Researchers have learned that farm fowls beat humans when it comes to their perception of color. The investigation revealed that, regardless of the actual size of their brains, the animals can perceive a wider and more accurate range of colors than the human eye ever could. The researchers in charge of the new investigation say that the main thing differencing the two species is the fact that chicken have eyes that are considerably better organized than those of humans. The study looked at five types of individual light-detecting cells in the retinas of chicken, LiveScience reports.
The investigation revealed that these cells were disposed in a very interesting pattern on the birds’ retinas. They were interwoven, in a mosaic-type pattern that ensured all portions of the retina exhibited about the same color-recognition ability.
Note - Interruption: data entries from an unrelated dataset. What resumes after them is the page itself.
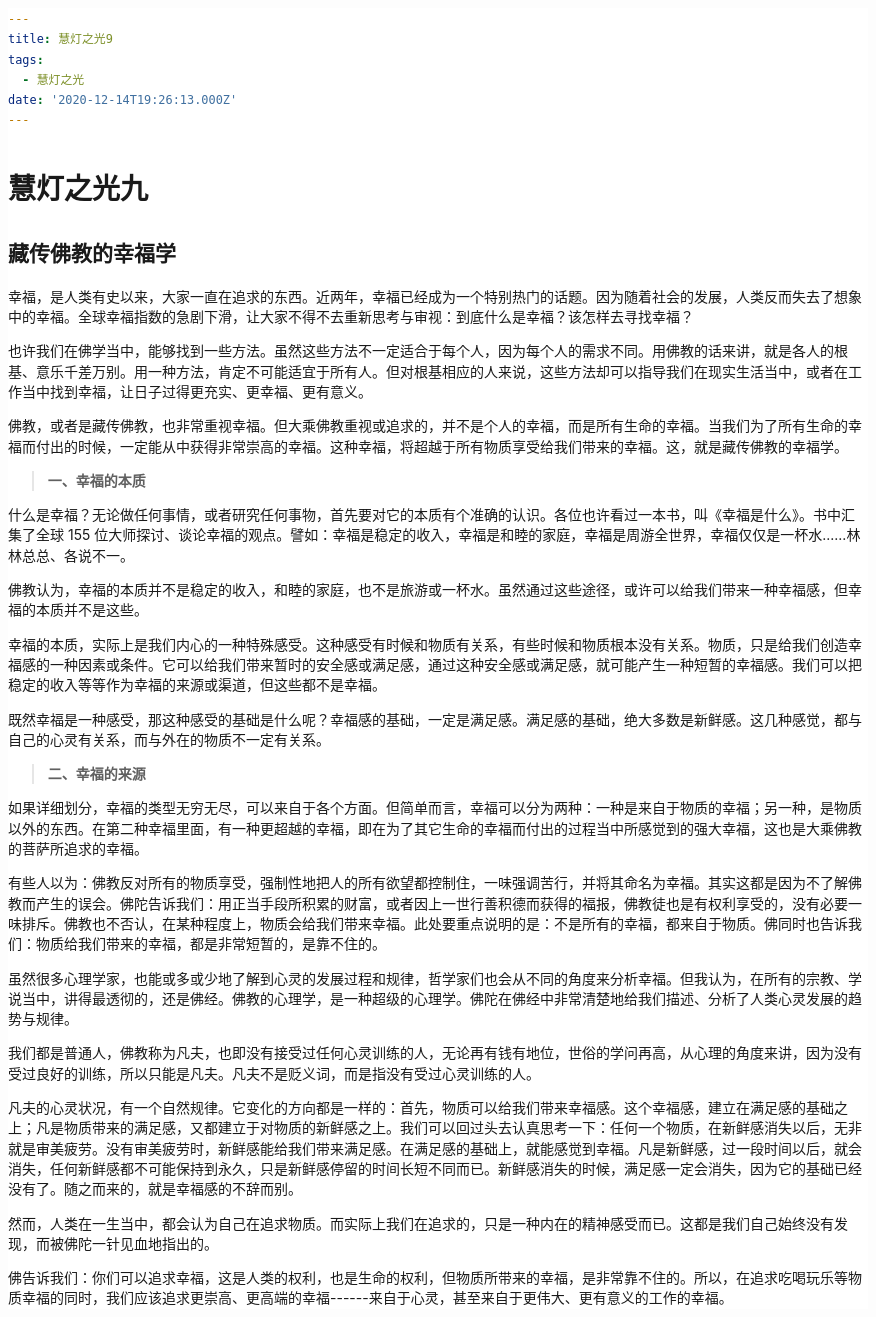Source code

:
 ```yaml
---
title: 慧灯之光9
tags:
  - 慧灯之光
date: '2020-12-14T19:26:13.000Z'
---
```

# **慧灯之光九**

## **藏传佛教的幸福学**

幸福，是人类有史以来，大家一直在追求的东西。近两年，幸福已经成为一个特别热门的话题。因为随着社会的发展，人类反而失去了想象中的幸福。全球幸福指数的急剧下滑，让大家不得不去重新思考与审视：到底什么是幸福？该怎样去寻找幸福？

也许我们在佛学当中，能够找到一些方法。虽然这些方法不一定适合于每个人，因为每个人的需求不同。用佛教的话来讲，就是各人的根基、意乐千差万别。用一种方法，肯定不可能适宜于所有人。但对根基相应的人来说，这些方法却可以指导我们在现实生活当中，或者在工作当中找到幸福，让日子过得更充实、更幸福、更有意义。

佛教，或者是藏传佛教，也非常重视幸福。但大乘佛教重视或追求的，并不是个人的幸福，而是所有生命的幸福。当我们为了所有生命的幸福而付出的时候，一定能从中获得非常崇高的幸福。这种幸福，将超越于所有物质享受给我们带来的幸福。这，就是藏传佛教的幸福学。

> **一、幸福的本质**

什么是幸福？无论做任何事情，或者研究任何事物，首先要对它的本质有个准确的认识。各位也许看过一本书，叫《幸福是什么》。书中汇集了全球 155 位大师探讨、谈论幸福的观点。譬如：幸福是稳定的收入，幸福是和睦的家庭，幸福是周游全世界，幸福仅仅是一杯水......林林总总、各说不一。

佛教认为，幸福的本质并不是稳定的收入，和睦的家庭，也不是旅游或一杯水。虽然通过这些途径，或许可以给我们带来一种幸福感，但幸福的本质并不是这些。

幸福的本质，实际上是我们内心的一种特殊感受。这种感受有时候和物质有关系，有些时候和物质根本没有关系。物质，只是给我们创造幸福感的一种因素或条件。它可以给我们带来暂时的安全感或满足感，通过这种安全感或满足感，就可能产生一种短暂的幸福感。我们可以把稳定的收入等等作为幸福的来源或渠道，但这些都不是幸福。

既然幸福是一种感受，那这种感受的基础是什么呢？幸福感的基础，一定是满足感。满足感的基础，绝大多数是新鲜感。这几种感觉，都与自己的心灵有关系，而与外在的物质不一定有关系。

> **二、幸福的来源**

如果详细划分，幸福的类型无穷无尽，可以来自于各个方面。但简单而言，幸福可以分为两种：一种是来自于物质的幸福；另一种，是物质以外的东西。在第二种幸福里面，有一种更超越的幸福，即在为了其它生命的幸福而付出的过程当中所感觉到的强大幸福，这也是大乘佛教的菩萨所追求的幸福。

有些人以为：佛教反对所有的物质享受，强制性地把人的所有欲望都控制住，一味强调苦行，并将其命名为幸福。其实这都是因为不了解佛教而产生的误会。佛陀告诉我们：用正当手段所积累的财富，或者因上一世行善积德而获得的福报，佛教徒也是有权利享受的，没有必要一味排斥。佛教也不否认，在某种程度上，物质会给我们带来幸福。此处要重点说明的是：不是所有的幸福，都来自于物质。佛同时也告诉我们：物质给我们带来的幸福，都是非常短暂的，是靠不住的。

虽然很多心理学家，也能或多或少地了解到心灵的发展过程和规律，哲学家们也会从不同的角度来分析幸福。但我认为，在所有的宗教、学说当中，讲得最透彻的，还是佛经。佛教的心理学，是一种超级的心理学。佛陀在佛经中非常清楚地给我们描述、分析了人类心灵发展的趋势与规律。

我们都是普通人，佛教称为凡夫，也即没有接受过任何心灵训练的人，无论再有钱有地位，世俗的学问再高，从心理的角度来讲，因为没有受过良好的训练，所以只能是凡夫。凡夫不是贬义词，而是指没有受过心灵训练的人。

凡夫的心灵状况，有一个自然规律。它变化的方向都是一样的：首先，物质可以给我们带来幸福感。这个幸福感，建立在满足感的基础之上；凡是物质带来的满足感，又都建立于对物质的新鲜感之上。我们可以回过头去认真思考一下：任何一个物质，在新鲜感消失以后，无非就是审美疲劳。没有审美疲劳时，新鲜感能给我们带来满足感。在满足感的基础上，就能感觉到幸福。凡是新鲜感，过一段时间以后，就会消失，任何新鲜感都不可能保持到永久，只是新鲜感停留的时间长短不同而已。新鲜感消失的时候，满足感一定会消失，因为它的基础已经没有了。随之而来的，就是幸福感的不辞而别。

然而，人类在一生当中，都会认为自己在追求物质。而实际上我们在追求的，只是一种内在的精神感受而已。这都是我们自己始终没有发现，而被佛陀一针见血地指出的。

佛告诉我们：你们可以追求幸福，这是人类的权利，也是生命的权利，但物质所带来的幸福，是非常靠不住的。所以，在追求吃喝玩乐等物质幸福的同时，我们应该追求更崇高、更高端的幸福------来自于心灵，甚至来自于更伟大、更有意义的工作的幸福。
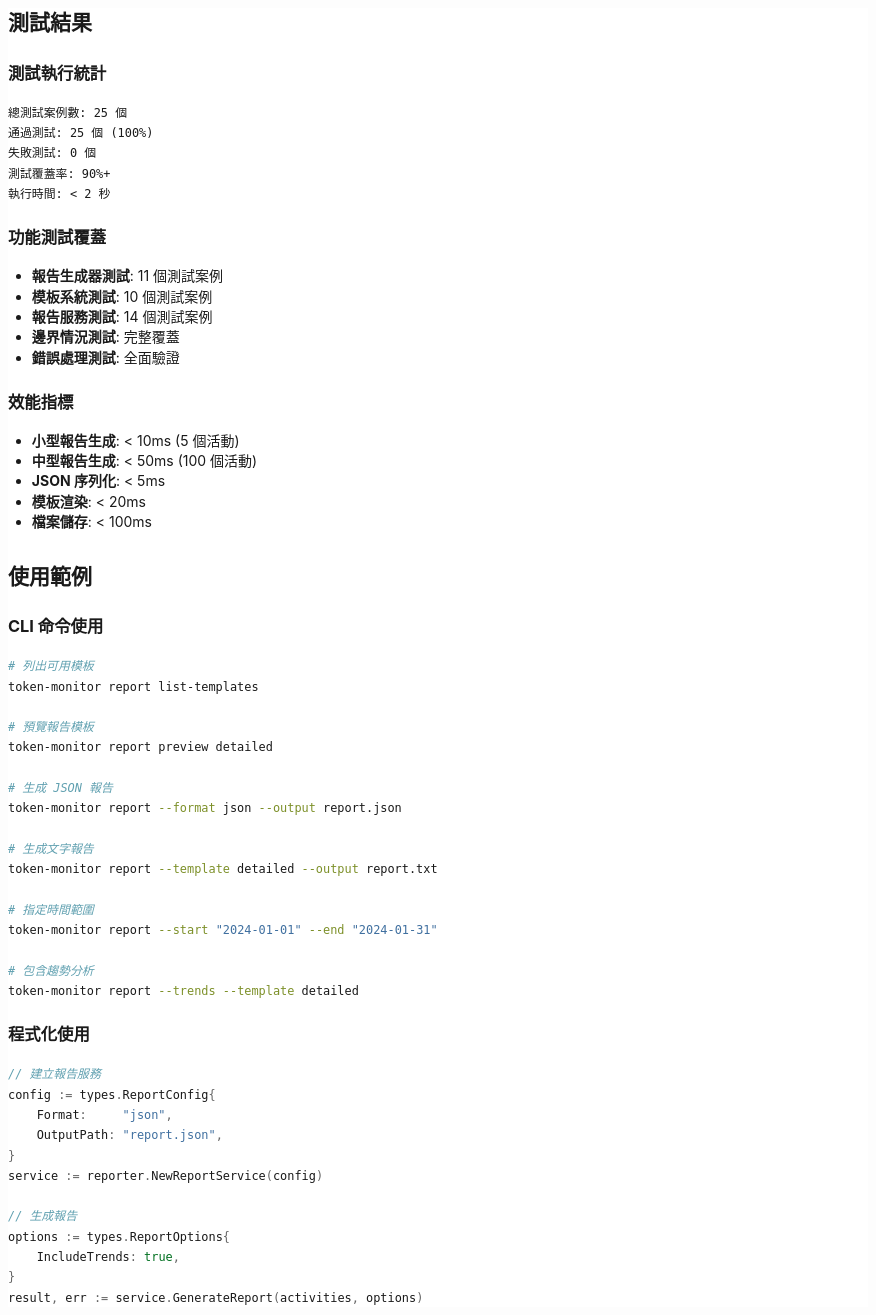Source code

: ## 測試結果

### 測試執行統計
```
總測試案例數: 25 個
通過測試: 25 個 (100%)
失敗測試: 0 個
測試覆蓋率: 90%+
執行時間: < 2 秒
```

### 功能測試覆蓋
- **報告生成器測試**: 11 個測試案例
- **模板系統測試**: 10 個測試案例  
- **報告服務測試**: 14 個測試案例
- **邊界情況測試**: 完整覆蓋
- **錯誤處理測試**: 全面驗證

### 效能指標
- **小型報告生成**: < 10ms (5 個活動)
- **中型報告生成**: < 50ms (100 個活動)
- **JSON 序列化**: < 5ms
- **模板渲染**: < 20ms
- **檔案儲存**: < 100ms

## 使用範例

### CLI 命令使用
```bash
# 列出可用模板
token-monitor report list-templates

# 預覽報告模板
token-monitor report preview detailed

# 生成 JSON 報告
token-monitor report --format json --output report.json

# 生成文字報告
token-monitor report --template detailed --output report.txt

# 指定時間範圍
token-monitor report --start "2024-01-01" --end "2024-01-31"

# 包含趨勢分析
token-monitor report --trends --template detailed
```

### 程式化使用
```go
// 建立報告服務
config := types.ReportConfig{
    Format:     "json",
    OutputPath: "report.json",
}
service := reporter.NewReportService(config)

// 生成報告
options := types.ReportOptions{
    IncludeTrends: true,
}
result, err := service.GenerateReport(activities, options)
```
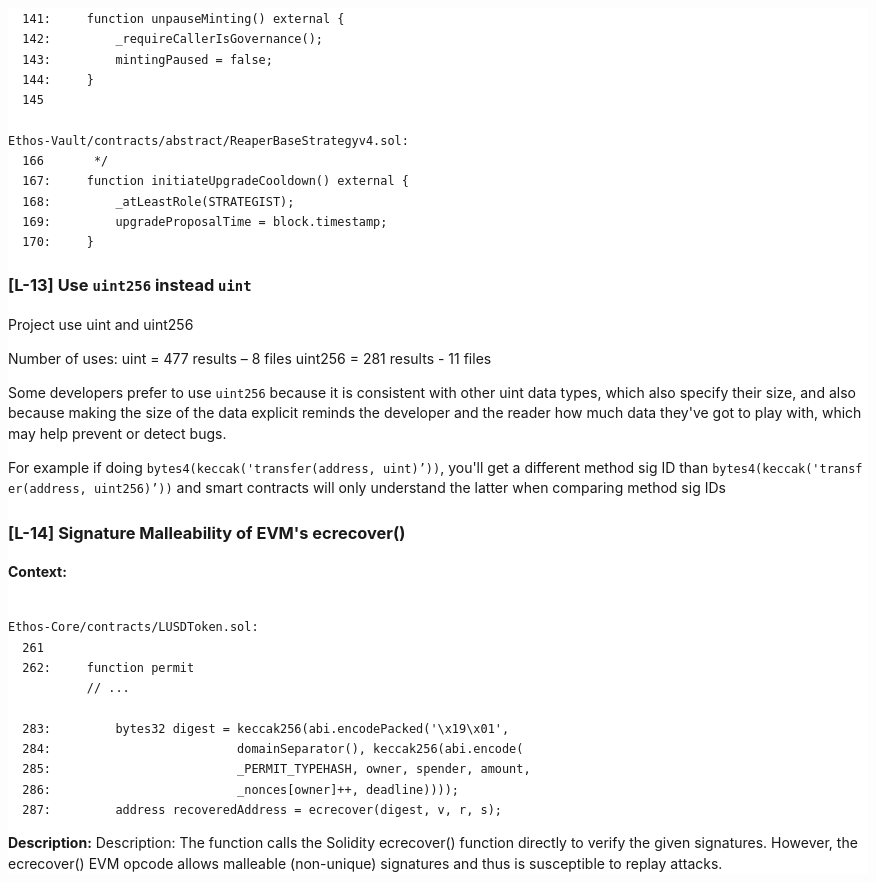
 ```solidity
  141:     function unpauseMinting() external {
  142:         _requireCallerIsGovernance();
  143:         mintingPaused = false;
  144:     }
  145 

Ethos-Vault/contracts/abstract/ReaperBaseStrategyv4.sol:
  166       */
  167:     function initiateUpgradeCooldown() external {
  168:         _atLeastRole(STRATEGIST);
  169:         upgradeProposalTime = block.timestamp;
  170:     }
```

### [L-13] Use `uint256` instead `uint`

Project use uint and uint256
 
Number of uses:
uint  = 477 results – 8 files
uint256 = 281 results - 11 files


Some developers prefer to use `uint256` because it is consistent with other uint data types, which also specify their size, and also because making the size of the data explicit reminds the developer and the reader how much data they've got to play with, which may help prevent or detect bugs.

For example if doing ```bytes4(keccak('transfer(address, uint)’))```, you'll get a different method sig ID than ```bytes4(keccak('transfer(address, uint256)’))``` and smart contracts will only understand the latter when comparing method sig IDs


### [L-14] Signature Malleability of EVM's ecrecover()

**Context:**

```solidity

Ethos-Core/contracts/LUSDToken.sol:
  261  
  262:     function permit
           // ...

  283:         bytes32 digest = keccak256(abi.encodePacked('\x19\x01', 
  284:                          domainSeparator(), keccak256(abi.encode(
  285:                          _PERMIT_TYPEHASH, owner, spender, amount, 
  286:                          _nonces[owner]++, deadline))));
  287:         address recoveredAddress = ecrecover(digest, v, r, s);

```
**Description:**
Description: The function calls the Solidity ecrecover() function directly to verify the given signatures. However, the ecrecover() EVM opcode allows malleable (non-unique) signatures and thus is susceptible to replay attacks.
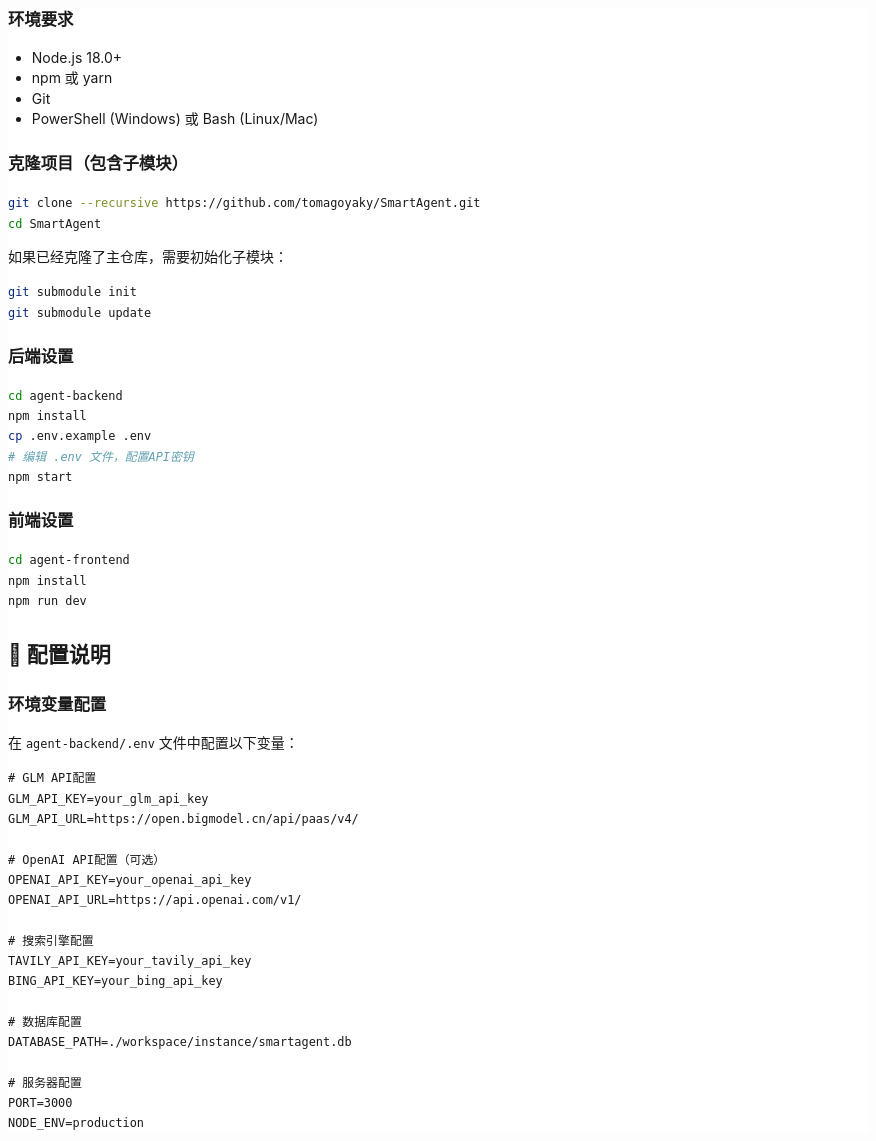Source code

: ### 环境要求
- Node.js 18.0+
- npm 或 yarn
- Git
- PowerShell (Windows) 或 Bash (Linux/Mac)

### 克隆项目（包含子模块）
```bash
git clone --recursive https://github.com/tomagoyaky/SmartAgent.git
cd SmartAgent
```

如果已经克隆了主仓库，需要初始化子模块：
```bash
git submodule init
git submodule update
```

### 后端设置
```bash
cd agent-backend
npm install
cp .env.example .env
# 编辑 .env 文件，配置API密钥
npm start
```

### 前端设置
```bash
cd agent-frontend
npm install
npm run dev
```

## 🔧 配置说明

### 环境变量配置
在 `agent-backend/.env` 文件中配置以下变量：

```properties
# GLM API配置
GLM_API_KEY=your_glm_api_key
GLM_API_URL=https://open.bigmodel.cn/api/paas/v4/

# OpenAI API配置（可选）
OPENAI_API_KEY=your_openai_api_key
OPENAI_API_URL=https://api.openai.com/v1/

# 搜索引擎配置
TAVILY_API_KEY=your_tavily_api_key
BING_API_KEY=your_bing_api_key

# 数据库配置
DATABASE_PATH=./workspace/instance/smartagent.db

# 服务器配置
PORT=3000
NODE_ENV=production
```
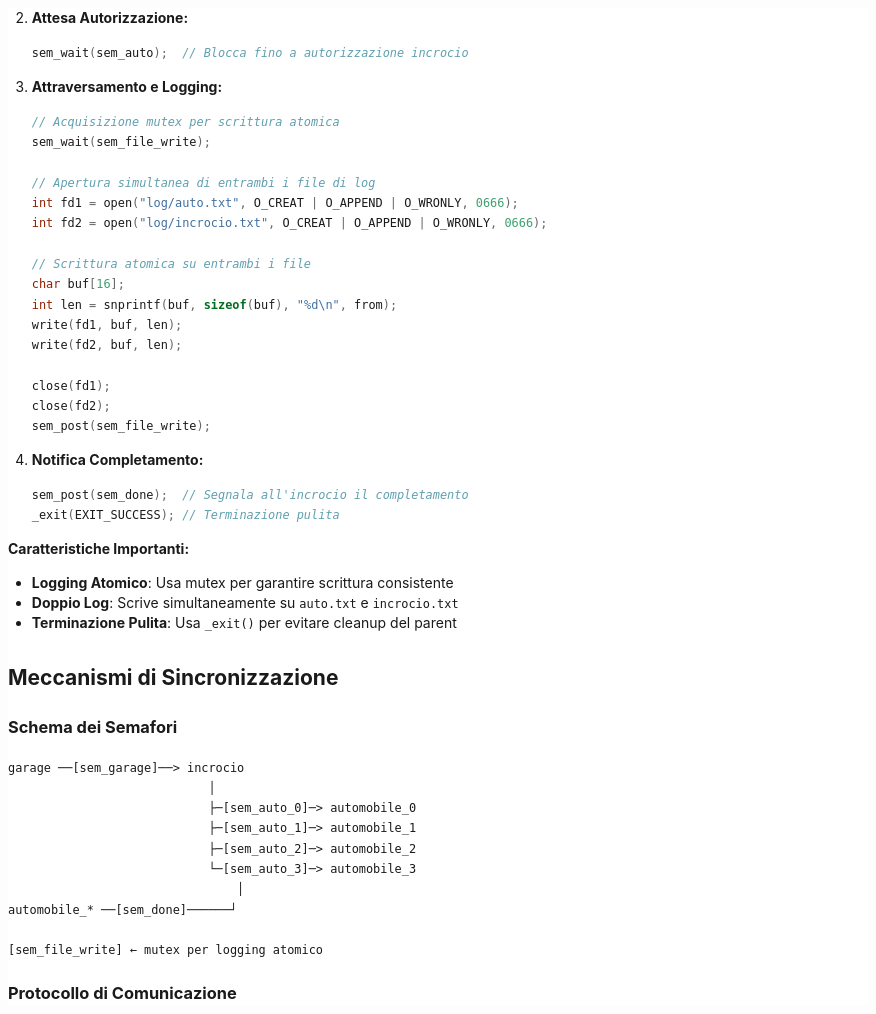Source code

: 2. **Attesa Autorizzazione:**
   ```c
   sem_wait(sem_auto);  // Blocca fino a autorizzazione incrocio
   ```

3. **Attraversamento e Logging:**
   ```c
   // Acquisizione mutex per scrittura atomica
   sem_wait(sem_file_write);
   
   // Apertura simultanea di entrambi i file di log
   int fd1 = open("log/auto.txt", O_CREAT | O_APPEND | O_WRONLY, 0666);
   int fd2 = open("log/incrocio.txt", O_CREAT | O_APPEND | O_WRONLY, 0666);
   
   // Scrittura atomica su entrambi i file
   char buf[16];
   int len = snprintf(buf, sizeof(buf), "%d\n", from);
   write(fd1, buf, len);
   write(fd2, buf, len);
   
   close(fd1);
   close(fd2);
   sem_post(sem_file_write);
   ```

4. **Notifica Completamento:**
   ```c
   sem_post(sem_done);  // Segnala all'incrocio il completamento
   _exit(EXIT_SUCCESS); // Terminazione pulita
   ```

**Caratteristiche Importanti:**
- **Logging Atomico**: Usa mutex per garantire scrittura consistente
- **Doppio Log**: Scrive simultaneamente su `auto.txt` e `incrocio.txt`
- **Terminazione Pulita**: Usa `_exit()` per evitare cleanup del parent

## Meccanismi di Sincronizzazione

### Schema dei Semafori

```
garage ──[sem_garage]──> incrocio
                            │
                            ├─[sem_auto_0]─> automobile_0
                            ├─[sem_auto_1]─> automobile_1  
                            ├─[sem_auto_2]─> automobile_2
                            └─[sem_auto_3]─> automobile_3
                                │
automobile_* ──[sem_done]──────┘

[sem_file_write] ← mutex per logging atomico
```

### Protocollo di Comunicazione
The reason for this high degree of organization can be found in the creatures’ evolutionary history, ranging all the way down to the time of the dinosaurs. As we now know, birds and dinosaurs could have had a common ancestor, but the winged animals never experienced an evolutionary stage in which they were nocturnal. While most mammal species learned to hunt and roam at night, thus developing rod cells on their retina (for night-vision), birds seldom went out at night. This means that they had a few extra millions of years to develop more time of cone retinal cells which are used to detect color during daytime. We, as descendants of the common ancestor we share with primates, are subjected to the same limitation as all mammals.